### WHAT THE TASK ASKS
Change each occurrence of "angstrom" in the records to "Angstrom", and reproduce the records with every other character left as it is.

### DATA EXCERPTS
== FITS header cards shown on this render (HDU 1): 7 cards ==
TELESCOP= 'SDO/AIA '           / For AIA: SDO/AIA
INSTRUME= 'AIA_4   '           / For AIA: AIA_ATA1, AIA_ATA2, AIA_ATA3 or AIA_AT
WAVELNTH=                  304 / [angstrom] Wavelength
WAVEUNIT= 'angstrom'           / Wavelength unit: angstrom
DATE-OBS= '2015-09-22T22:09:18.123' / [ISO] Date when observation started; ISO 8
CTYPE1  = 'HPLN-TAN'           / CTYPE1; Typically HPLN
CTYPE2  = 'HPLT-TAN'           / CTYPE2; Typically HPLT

### RESPONSE TO THE TASK
== FITS header cards shown on this render (HDU 1): 7 cards ==
TELESCOP= 'SDO/AIA '           / For AIA: SDO/AIA
INSTRUME= 'AIA_4   '           / For AIA: AIA_ATA1, AIA_ATA2, AIA_ATA3 or AIA_AT
WAVELNTH=                  304 / [Angstrom] Wavelength
WAVEUNIT= 'Angstrom'           / Wavelength unit: Angstrom
DATE-OBS= '2015-09-22T22:09:18.123' / [ISO] Date when observation started; ISO 8
CTYPE1  = 'HPLN-TAN'           / CTYPE1; Typically HPLN
CTYPE2  = 'HPLT-TAN'           / CTYPE2; Typically HPLT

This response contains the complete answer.